Selected extract:
+++

While there is a place for sympathetic villains in fictional stories, as much wrongdoing is explicable, if not excusable, we need to return to the presentation of radical evil, the “motive-hunting of a motiveless malignity,” where the stated motive is simply a justification after the event, not the real cause of the violence. If we understand the world through the stories that we tell, we need to tell stories about people who perform acts of incredible horror for pure sadistic enjoyment. “How did he get that way?” isn’t always a valid question. Sometimes the more important question is, “What are we going to do about him?”
In the end, radical evil will probably never be fully understandable or describable by people who are not touched by it. To touch the heart of radical evil would be, as Nietzsche suggested, to be a fighter of monsters who becomes a monster, to be someone who stares into the abyss only for the abyss to stare back into him. If we were fully to understand radical evil, we would become evil ourselves or perhaps simply go mad. Nevertheless, we need to remember that radical evil exists in the world and that it needs to be fought with everything we have. Above all, we must not normalise or excuse it, not provide spurious justifications for it, certainly not take it as its own word as distorted good. Otherwise, evil will indeed win and Devil – or the devilish – will be set free into the world again, with catastrophic results for mankind.
An unfortunate but true reality. Scott Peck dealt extensively with this in his book "People of the Lie"
Thank you, Daniel - Absolutely 100%. I am a bit of an old-fashioned type of person. I love the point raised about not justifying evil. Nothing can ever justify what happened to the Jews in the Holocaust. Nothing can justify the monstrous butchery and depraved rape, murder, and kidnapping of innocents on Oct 7. NOTHING!
For me, when dealing with pure evil, i.e. rape, murder, torture, and child abuse, it is VITAL to remain focused on what happened to the victims - NOT what led the perpetrator to commit the evil act. This leads to the inevitable victim-blaming and "what-a-boutery". Far too many people think that they have a "say in the matter" or that their opinion and misguided sympathy for the unfortunate criminal matters in the least. They wail “The devil made him do it,” Have pity and empathy” - "Society failed them", "He/she were abused,” "what did you expect?", "it must be seen in context" - absolute BULLSHIT!

+++

Dataset records:
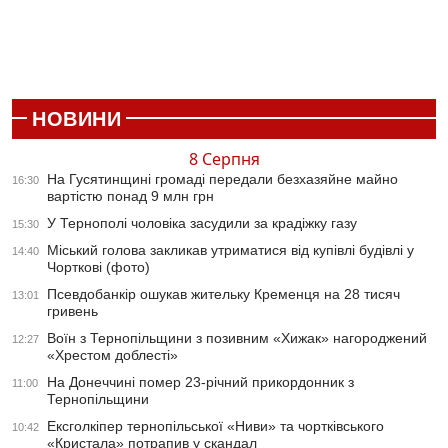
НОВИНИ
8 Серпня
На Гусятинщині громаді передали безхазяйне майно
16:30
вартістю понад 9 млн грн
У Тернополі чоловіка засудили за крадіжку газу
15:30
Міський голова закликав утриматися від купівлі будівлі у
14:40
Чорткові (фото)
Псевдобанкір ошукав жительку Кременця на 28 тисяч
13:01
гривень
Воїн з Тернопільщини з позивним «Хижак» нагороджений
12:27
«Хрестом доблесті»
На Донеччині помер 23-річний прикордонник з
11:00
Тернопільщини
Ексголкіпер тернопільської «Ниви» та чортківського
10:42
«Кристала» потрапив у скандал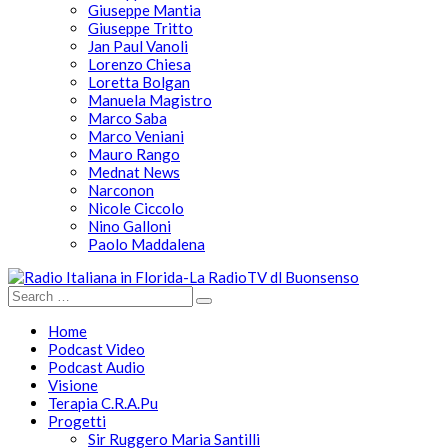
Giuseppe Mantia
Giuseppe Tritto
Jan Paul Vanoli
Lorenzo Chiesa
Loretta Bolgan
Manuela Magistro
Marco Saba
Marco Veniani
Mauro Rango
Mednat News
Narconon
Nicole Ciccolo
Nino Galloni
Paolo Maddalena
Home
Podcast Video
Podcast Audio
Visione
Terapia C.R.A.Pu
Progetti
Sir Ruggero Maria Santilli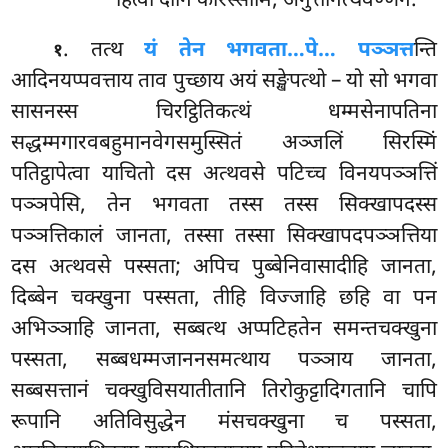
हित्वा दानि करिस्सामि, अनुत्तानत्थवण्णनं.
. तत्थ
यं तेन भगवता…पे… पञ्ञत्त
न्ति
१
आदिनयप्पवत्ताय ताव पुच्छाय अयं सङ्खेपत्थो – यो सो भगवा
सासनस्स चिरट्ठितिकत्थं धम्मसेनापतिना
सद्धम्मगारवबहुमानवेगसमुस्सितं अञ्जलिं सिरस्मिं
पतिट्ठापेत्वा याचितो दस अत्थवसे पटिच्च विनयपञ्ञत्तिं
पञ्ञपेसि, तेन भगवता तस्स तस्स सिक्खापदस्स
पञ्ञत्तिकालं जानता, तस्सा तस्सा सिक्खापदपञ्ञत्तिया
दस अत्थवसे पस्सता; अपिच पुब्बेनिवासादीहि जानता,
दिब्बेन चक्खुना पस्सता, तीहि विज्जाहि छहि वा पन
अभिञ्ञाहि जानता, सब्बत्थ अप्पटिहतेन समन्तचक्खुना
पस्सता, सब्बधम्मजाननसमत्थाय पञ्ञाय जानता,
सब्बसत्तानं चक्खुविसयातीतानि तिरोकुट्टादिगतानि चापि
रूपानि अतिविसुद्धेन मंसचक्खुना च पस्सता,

+++

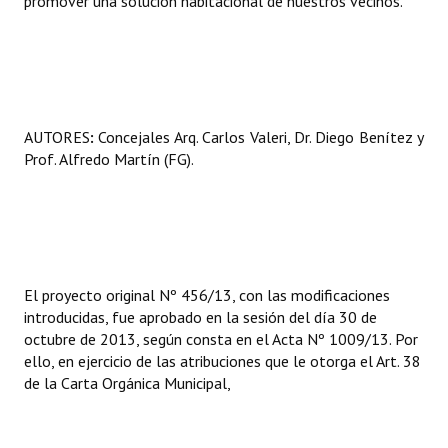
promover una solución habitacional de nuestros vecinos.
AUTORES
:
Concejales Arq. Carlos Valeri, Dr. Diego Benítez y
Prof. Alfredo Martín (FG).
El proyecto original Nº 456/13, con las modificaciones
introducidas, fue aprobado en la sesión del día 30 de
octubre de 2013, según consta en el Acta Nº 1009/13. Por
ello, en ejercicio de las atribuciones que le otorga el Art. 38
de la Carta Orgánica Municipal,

+++

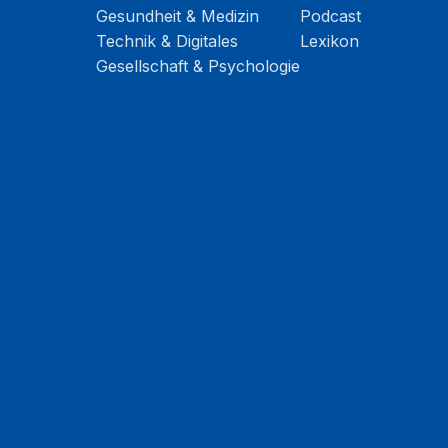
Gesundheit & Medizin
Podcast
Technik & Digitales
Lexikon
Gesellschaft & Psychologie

+++

Your assignment: In the text on radical evil, who suggested that touching the heart of radical evil would make one a fighter of monsters who becomes a monster?

Solution for this problem: Nietzsche